Powerball: Co-workers split lottery mini-jackpot
Usually, getting a phone call at 1 a.m. can only mean bad news.
But it was great news Sunday morning for a group of 20 laboratory employees at Medical Associates in Clinton, Iowa, who learned they will share a $667,142 prize in Saturday's Powerball drawing.
One of the group, Carol Fritz, said they have been pooling money and buying Powerball tickets for three years, winning small amounts here and there.
With Saturday's Powerball jackpot up to a record $365 million, the group decided to put in $2 each instead of $1. Beth Determan bought the group's 53 tickets at Lyons Filling Station in Clinton.
Co-worker Bobbi Fransen said Determan got a call from her brother late Saturday, telling her he had heard a winning ticket had been bought in Clinton and telling her to check her tickets.
One of the tickets had the five correct numbers of white balls to win the Match 5 Bonus Prize, missing only the Powerball number. The only winning ticket for the record $365 million jackpot was sold in Lincoln, Neb.

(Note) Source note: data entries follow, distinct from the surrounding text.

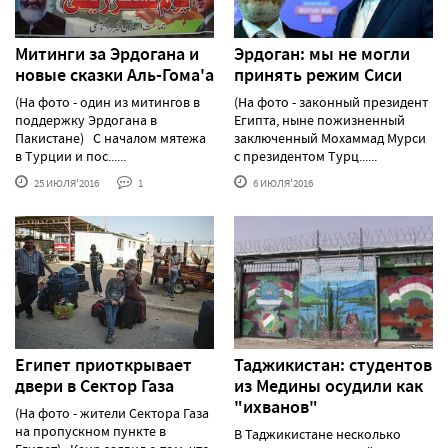
Митинги за Эрдогана и
Эрдоган: мы не могли
новые сказки Аль-Гома'а
принять режим Сиси
(На фото - один из митингов в
(На фото - законный президент
поддержку Эрдогана в
Египта, ныне пожизненный
Пакистане) С началом мятежа
заключенный Мохаммад Мурси
в Турции и пос......
с президентом Турц......
25 ИЮЛЯ'2016
1
6 ИЮЛЯ'2016
Египет приоткрывает
Таджикистан: студентов
двери в Сектор Газа
из Медины осудили как
"ихванов"
(На фото - жители Сектора Газа
на пропускном пункте в
В Таджикистане несколько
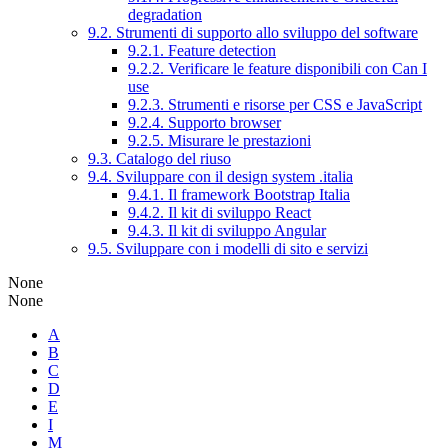
degradation
9.2. Strumenti di supporto allo sviluppo del software
9.2.1. Feature detection
9.2.2. Verificare le feature disponibili con Can I
use
9.2.3. Strumenti e risorse per CSS e JavaScript
9.2.4. Supporto browser
9.2.5. Misurare le prestazioni
9.3. Catalogo del riuso
9.4. Sviluppare con il design system .italia
9.4.1. Il framework Bootstrap Italia
9.4.2. Il kit di sviluppo React
9.4.3. Il kit di sviluppo Angular
9.5. Sviluppare con i modelli di sito e servizi
None
None
A
B
C
D
E
I
M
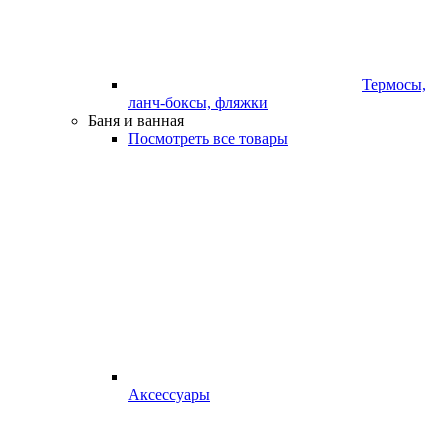
Термосы,
ланч-боксы, фляжки
Баня и ванная
Посмотреть все товары
Аксессуары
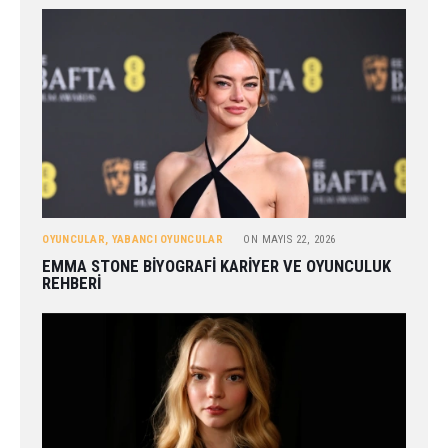
OYUNCULAR
,
YABANCI OYUNCULAR
ON
MAYIS 22, 2026
EMMA STONE BIYOGRAFI KARIYER VE OYUNCULUK
REHBERI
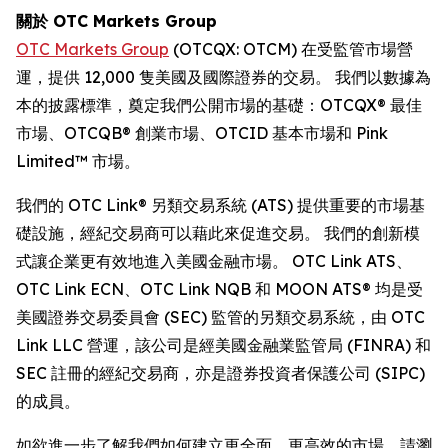
關於 OTC Markets Group
OTC Markets Group
(OTCQX: OTCM) 在受監管市場營
運，提供 12,000 隻美國及國際證券的交易。 我們以數據為
本的披露標準，奠定我們公開市場的基礎：OTCQX® 最佳
市場、OTCQB® 創業市場、OTCID 基本市場和 Pink
Limited™ 市場。
我們的 OTC Link® 另類交易系統 (ATS) 提供重要的市場基
礎設施，經紀交易商可以藉此來促進交易。 我們的創新模
式讓企業更有效地進入美國金融市場。 OTC Link ATS、
OTC Link ECN、OTC Link NQB 和 MOON ATS® 均是受
美國證券交易委員會 (SEC) 監管的另類交易系統，由 OTC
Link LLC 營運，該公司是經美國金融業監管局 (FINRA) 和
SEC 註冊的經紀交易商，亦是證券投資者保護公司 (SIPC)
的成員。
如欲進一步了解我們如何建立更全面、更高效的市場，請瀏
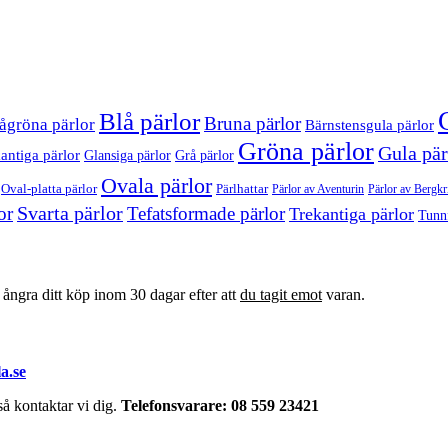
Blå pärlor
Bruna pärlor
ågröna pärlor
Bärnstensgula pärlor
Gröna pärlor
Gula pär
antiga pärlor
Glansiga pärlor
Grå pärlor
Ovala pärlor
Oval-platta pärlor
Pärlhattar
Pärlor av Bergkri
Pärlor av Aventurin
Svarta pärlor
or
Tefatsformade pärlor
Trekantiga pärlor
Tunn
t ångra ditt köp inom 30 dagar efter att
du tagit emot
varan.
a.se
å kontaktar vi dig.
Telefonsvarare: 08 559 23421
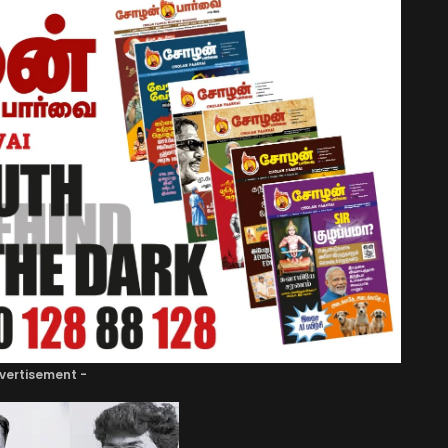
vertisement -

The news set off a series of early-morning calls. Fransen remembers when she got hers.
"It was 12:49, to be exact," she said Monday.
Fransen said she didn't get to the phone in time to pick it up, but heard Determan on her answering machine.
"It was Beth saying, 'we won!'" Fransen said.
The group initially thought they had won much less, but later learned the size of the jackpot had inflated their prize to the point where they will receive about $24,000 each, after taxes.
Fritz said the late hour and surprising news left her confused by the phone call.
"Some of us, like myself, were thinking, 'Was that for real, or did I just dream it?' " she said.
She will be convinced today when the group is presented with their check in a ceremony at 10 a.m. at the medical clinic.
Fritz said most of the lab workers plan to use the money to pay bills, and she hopes to add a new deck to her house.
Fransen plans to invest some of her money and possibly use some for a down payment on a new house. She said the money also will make a trip she already had planned to Las Vegas in June a little more enjoyable.
"Of course, there's going to be a few thousand to have some fun with," she said.
Margie Adams, who said she is a little older than most of the group, said she hopes to put her money toward a home where she can retire.
"It's enough to get us excited and pay some bills," she said.